Microsoft Threatens to Move (More) Work Offshore

The opening of this CNBC report on Microsoft and immigration policy says it all:

Microsoft does not want to move jobs out of the United States but certain decisions out of Washington could potentially force its hands, the company’s President and Chief Legal Officer Brad Smith warned.

This of course is an age-old threat by the industry: “Allow us to bring more foreign workers here, or we will move the work abroad!” This always resonates with Congress, conjuring up images of shuttered factories in the Northeast and South. But its one of the more deceptive lines in the H-1B debate.

First, of course, is that pesky little fact that Microsoft is overwhelmed with US job applicants, plenty of whom are well-qualified. The notion that Microsoft’s work won’t get done without foreign workers is just plain false.

But more interestingly, the two-faced nature of Microsoft’s statements like this has been exposed in the past. Back in 2001, for instance, a Microsoft employee smuggled out an internal slide presentation which contained the exhortation, “Pick  something  to  move offshore today!” In other words, instead of being forced to offshore work, the firm was actively seeking to do so. Microsoft has also been caught asking its contract workers to take a furlough, and admitting that most of its jobs are not open to older workers. All this, of course, while continually claiming they need foreign workers to fill their jobs.

The CNBC reported here should have been a little less trusting.


15 thoughts on “Microsoft Threatens to Move (More) Work Offshore

  1. > All this, of course, while continually claiming they need foreign workers to fill their jobs.
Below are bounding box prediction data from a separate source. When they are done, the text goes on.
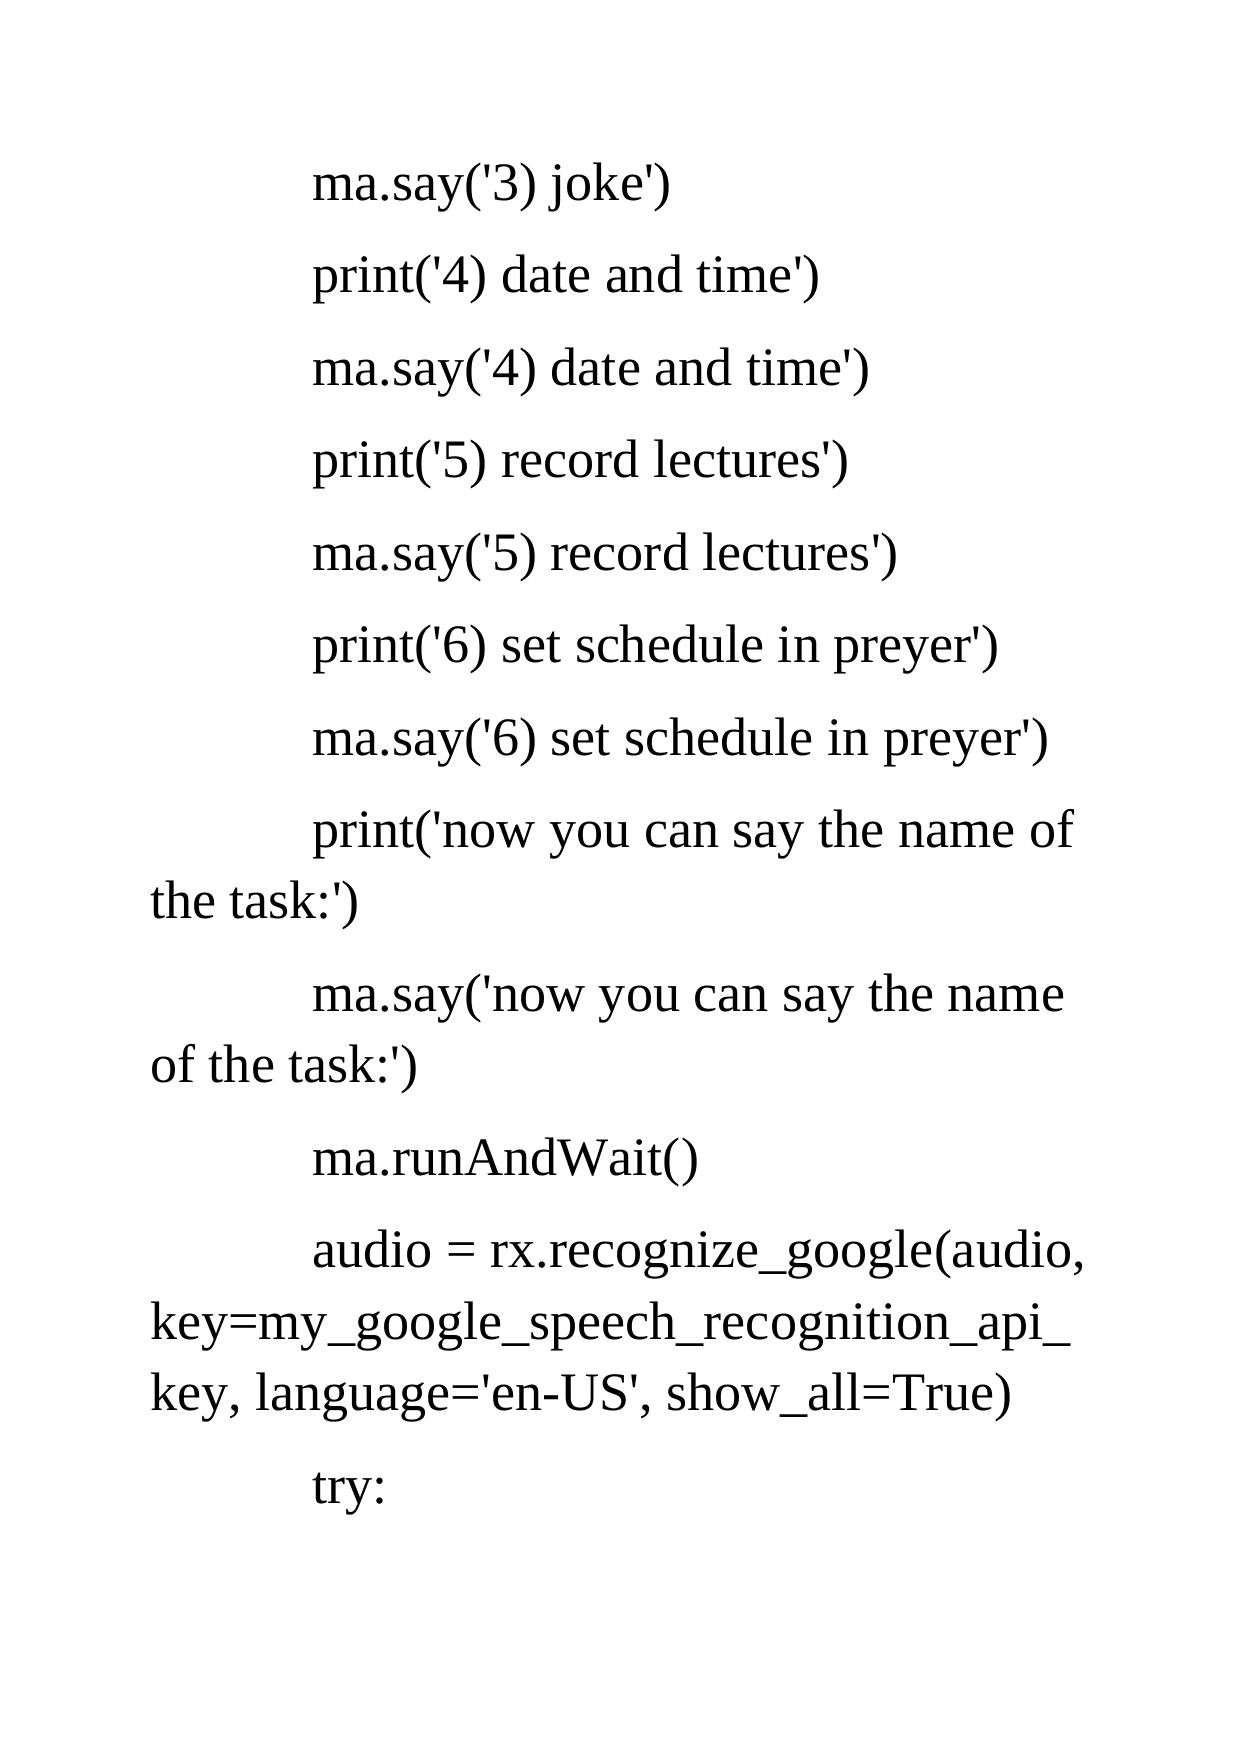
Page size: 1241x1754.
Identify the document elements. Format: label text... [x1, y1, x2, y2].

text audio = rx.recognize_google(audio, key=my_google_speech_recognition_api_key, language='en-US', show_all=True) [150, 1217, 1090, 1422]
text print('5) record lectures') [150, 427, 1090, 489]
text ma.say('5) record lectures') [150, 519, 1090, 582]
text ma.say('now you can say the name of the task:') [150, 961, 1090, 1094]
text ma.runAndWait() [150, 1125, 1090, 1187]
text print('now you can say the name of the task:') [150, 797, 1090, 931]
text ma.say('3) joke') [150, 150, 1090, 212]
text ma.say('6) set schedule in preyer') [150, 704, 1090, 767]
text ma.say('4) date and time') [150, 335, 1090, 397]
text print('4) date and time') [150, 242, 1090, 305]
text print('6) set schedule in preyer') [150, 612, 1090, 674]
text try: [150, 1453, 1090, 1515]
    This doesn’t surprise me. A while back, I looked at a claim that I kept reading online, that “by 2020 there will be 1.4 million computer-science-related jobs available and only 400,000 computer science graduates with the skills to apply for those jobs.” As explained at , this claim appears to have originated with a paper at which was released by Microsoft in 2012. The paper came up with projections for 2010 to 2020 which have since proven to be very inaccurate. Despite this, numerous organization continue to blindly quote these 6-year old projections with nary a change. It appears that the only thing that will stop them from quoting them is the eventually passage of time beyond 2020. Then, they will likely just switch to another old projection that has already been proven to be false. In any case, the Microsoft paper also suggested “Bridging The Gap With High-skilled Immigration Reform” by establishing a new and supplemental allocation of 20,000 H-1B STEM visas and recapturing 20,000 unused employment-based green card numbers annually to reduce the green card backlog.


  2. While I agree that MS prefers outsourcing, how much of this do you suspect is due to Seattle’s apparent dislike of business? (Of course, if so, why outsource overseas rather than move out-state as Boeing did?)

    On the other hand, if MS likes out-sourcing so much, why not “out-source” the entire company?


  3. They don’t hire Americans. They don’t hire older workers. They are just taking up space and straining our resources. My come back to them… Either hire US workers or we’ll kick you out. Almost a Trillion dollar company has no regards and created virtually no value for the community that made them into behemoth evil.


  4. Considering how much innovation is coming out of MS, if they keep staffing with H1Bs, they will be irrelevant soon enough.


    • Related comment on HP:

      I spent over an hour on the phone this morning with HP customer service. The first 45 minutes was on hold, the rest was on my problem. If they are going to outsource customer service to India, they could at least hire enough cheap workers to cut back the wait times to less than 45 minutes.